Transcribe every line of the records verbatim.

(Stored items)
•••••

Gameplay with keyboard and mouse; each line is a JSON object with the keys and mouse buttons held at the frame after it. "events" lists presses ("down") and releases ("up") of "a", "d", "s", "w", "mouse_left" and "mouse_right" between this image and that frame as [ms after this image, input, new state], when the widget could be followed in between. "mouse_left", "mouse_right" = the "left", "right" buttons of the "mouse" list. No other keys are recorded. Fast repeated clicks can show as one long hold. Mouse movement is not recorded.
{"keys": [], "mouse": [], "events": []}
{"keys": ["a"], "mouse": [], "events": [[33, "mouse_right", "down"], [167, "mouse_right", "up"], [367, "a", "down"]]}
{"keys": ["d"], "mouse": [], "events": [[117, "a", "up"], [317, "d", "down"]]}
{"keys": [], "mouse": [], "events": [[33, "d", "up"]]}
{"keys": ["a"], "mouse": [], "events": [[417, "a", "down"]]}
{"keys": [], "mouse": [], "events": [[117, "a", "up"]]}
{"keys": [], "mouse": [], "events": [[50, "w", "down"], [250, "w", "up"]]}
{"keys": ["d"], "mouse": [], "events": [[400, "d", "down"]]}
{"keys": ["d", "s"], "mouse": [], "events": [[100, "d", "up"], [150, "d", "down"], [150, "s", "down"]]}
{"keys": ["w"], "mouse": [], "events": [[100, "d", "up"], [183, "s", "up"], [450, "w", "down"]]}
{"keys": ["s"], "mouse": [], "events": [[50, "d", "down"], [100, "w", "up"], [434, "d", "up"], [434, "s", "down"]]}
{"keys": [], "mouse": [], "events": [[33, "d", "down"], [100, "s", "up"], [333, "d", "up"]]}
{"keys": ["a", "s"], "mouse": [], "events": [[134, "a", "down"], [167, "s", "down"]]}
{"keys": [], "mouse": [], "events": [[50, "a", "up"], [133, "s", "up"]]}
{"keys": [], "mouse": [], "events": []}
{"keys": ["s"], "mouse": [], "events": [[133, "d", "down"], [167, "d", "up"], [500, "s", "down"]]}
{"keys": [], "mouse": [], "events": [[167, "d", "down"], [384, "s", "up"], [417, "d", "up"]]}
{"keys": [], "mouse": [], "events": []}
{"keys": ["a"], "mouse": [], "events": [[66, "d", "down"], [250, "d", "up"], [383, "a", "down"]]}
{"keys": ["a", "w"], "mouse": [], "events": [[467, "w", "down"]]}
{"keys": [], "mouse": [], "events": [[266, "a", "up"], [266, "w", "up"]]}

•••••

[ANSWER SPACE]
Gameplay with keyboard and mouse; each line is a JSON object with the keys and mouse buttons held at the frame after it. "events" lists presses ("down") and releases ("up") of "a", "d", "s", "w", "mouse_left" and "mouse_right" between this image and that frame as [ms after this image, input, new state], when the widget could be followed in between. "mouse_left", "mouse_right" = the "left", "right" buttons of the "mouse" list. No other keys are recorded. Fast repeated clicks can show as one long hold. Mouse movement is not recorded.
{"keys": [], "mouse": [], "events": []}
{"keys": ["a"], "mouse": [], "events": [[33, "mouse_right", "down"], [167, "mouse_right", "up"], [367, "a", "down"]]}
{"keys": ["d"], "mouse": [], "events": [[117, "a", "up"], [317, "d", "down"]]}
{"keys": [], "mouse": [], "events": [[33, "d", "up"]]}
{"keys": ["a"], "mouse": [], "events": [[417, "a", "down"]]}
{"keys": [], "mouse": [], "events": [[117, "a", "up"]]}
{"keys": [], "mouse": [], "events": [[50, "w", "down"], [250, "w", "up"]]}
{"keys": ["d"], "mouse": [], "events": [[400, "d", "down"]]}
{"keys": ["d", "s"], "mouse": [], "events": [[100, "d", "up"], [150, "d", "down"], [150, "s", "down"]]}
{"keys": ["w"], "mouse": [], "events": [[100, "d", "up"], [183, "s", "up"], [450, "w", "down"]]}
{"keys": ["s"], "mouse": [], "events": [[50, "d", "down"], [100, "w", "up"], [434, "d", "up"], [434, "s", "down"]]}
{"keys": [], "mouse": [], "events": [[33, "d", "down"], [100, "s", "up"], [333, "d", "up"]]}
{"keys": ["a", "s"], "mouse": [], "events": [[134, "a", "down"], [167, "s", "down"]]}
{"keys": [], "mouse": [], "events": [[50, "a", "up"], [133, "s", "up"]]}
{"keys": [], "mouse": [], "events": []}
{"keys": ["s"], "mouse": [], "events": [[133, "d", "down"], [167, "d", "up"], [500, "s", "down"]]}
{"keys": [], "mouse": [], "events": [[167, "d", "down"], [384, "s", "up"], [417, "d", "up"]]}
{"keys": [], "mouse": [], "events": []}
{"keys": ["a"], "mouse": [], "events": [[66, "d", "down"], [250, "d", "up"], [383, "a", "down"]]}
{"keys": ["a", "w"], "mouse": [], "events": [[467, "w", "down"]]}
{"keys": [], "mouse": [], "events": [[266, "a", "up"], [266, "w", "up"]]}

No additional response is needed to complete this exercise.